As I jumped into the cactus, I turned back to get the status on my big, pissed off, friend and realized my approach was a success! He had stopped at the edge of the cactus about 15 yards away from me, and just stood there staring at me with his tail waving and saying in his eyes, “Your move squirt!”
I waited a couple minutes and thought, “Maybe he has chilled out by now…” and started toward the trail again. As soon as he realized I was on the move, that big bitch also started on the move after me again! For about the next 20 minutes we played “Jump from cactus to cactus” until I was far enough from the herd that he decided “Fun’s up… I’m heading back to the herd!”
My buddy and hiked another nervous half mile and constantly had an eye on our friend, until we got to the bench/gazebo at the lookout point. At this point, we pulled off our packs, rested, and laughed our asses off about what had just happened.
While we waited we saw another couple hikers come up on the same ridge, and were wondering how they were going to approach the situation. One of the hikers decided he was going to ditch his pack and run full speed at the herd! Well, this wasn’t the best idea. Some of the buffalo scattered, but that bull that chased me was now onto a new hiker!

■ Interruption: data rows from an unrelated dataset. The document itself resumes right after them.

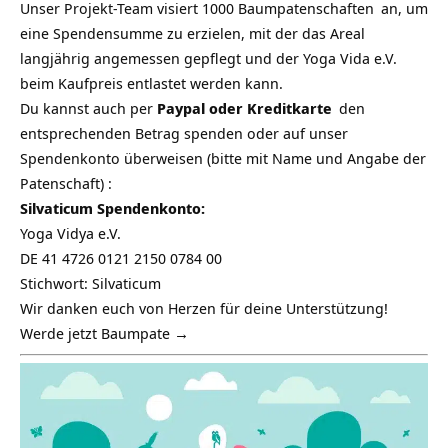
Unser Projekt-Team visiert 1000
Baumpatenschaften
an, um
eine Spendensumme zu erzielen, mit der das Areal
langjährig angemessen gepflegt und der Yoga Vida e.V.
beim Kaufpreis entlastet werden kann.
Du kannst auch per
Paypal oder Kreditkarte
den
entsprechenden Betrag spenden oder auf unser
Spendenkonto überweisen (bitte mit Name und Angabe der
Patenschaft) :
Silvaticum Spendenkonto:
Yoga Vidya e.V.
DE 41 4726 0121 2150 0784 00
Stichwort: Silvaticum
Wir danken euch von Herzen für deine Unterstützung!
Werde jetzt Baumpate →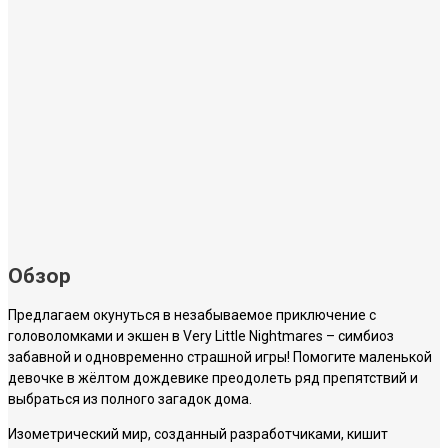
Обзор
Предлагаем окунуться в незабываемое приключение с
головоломками и экшен в Very Little Nightmares – симбиоз
забавной и одновременно страшной игры! Помогите маленькой
девочке в жёлтом дождевике преодолеть ряд препятствий и
выбраться из полного загадок дома.
Изометрический мир, созданный разработчиками, кишит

They ended up doing the same thing we did and worked their way around the herd as well by playing cactus Frogger until they were in the clear.
The third time I encountered the buffalo at Catalina, I was hiking from Parson Landing to Starlight Beach with a different buddy. As you hike the trail leaving Parson’s Landing, you end up passing a few vistas with amazing views. As we approached one of the vistas, I notice a big buffalo laying down admiring the view. Thinking we were going to be able to scoot right passed the guy, I kept hiking and caring on. When my buddy realized there was a massive buffalo on the trail he looked up and shouted, “STOP!!!” This woke the big guy up, and was now standing about 20 yards away, staring right at us in a cloud of dust. At this point, I think he was pissed we woke him from his nap (I would be) so he did what was natural, grunt and tail up. At this point we looked for an alternative around the big guy, and ended up going off trail to get around him. He stayed put, we hiked on.
So… What do you do if you come across a buffalo while you are hiking? Don’t panic! For the most part these guys are harmless. I have passed them a number of times without issue, and have only been chased once (not reassuring, I know, but they aren’t really interested in you). If you are hiking on a trail and they are on the trail in front of you, try waiting it out for a bit and see if they move on. If they are staying put and you want to get on a move, look for an alternative route that can get you around these guys.
If you are in a situation like our recent hiker friend who got gored recently, first try to put something between you and the buffalo. There are few trees in Catalina, but if you are at camp, there are usually a couple trees and benches. Try to get something between you and the buffalo and play a little game of cat and mouse with them until they move on. Do I recommend jumping into a cactus bush? Absolutely not!! This was a last ditch effort to keep from getting trampled for me, and just so happened to work for me.
If it comes to a worst case scenario in which you find yourself going toe to toe with one of these big bastards with nothing around to help you… FIGHT!! Fight your ass off!! Fight like your life depends on it because reality is… it probably does.
Just remember, these are not domesticated animals like cows! They are every bit wild, even though they live on Catalina. Your best bet in any scenario is to keep your distance and try to avoid the big fellas so you can make it to camp and enjoy an amazing night sleep on the beach.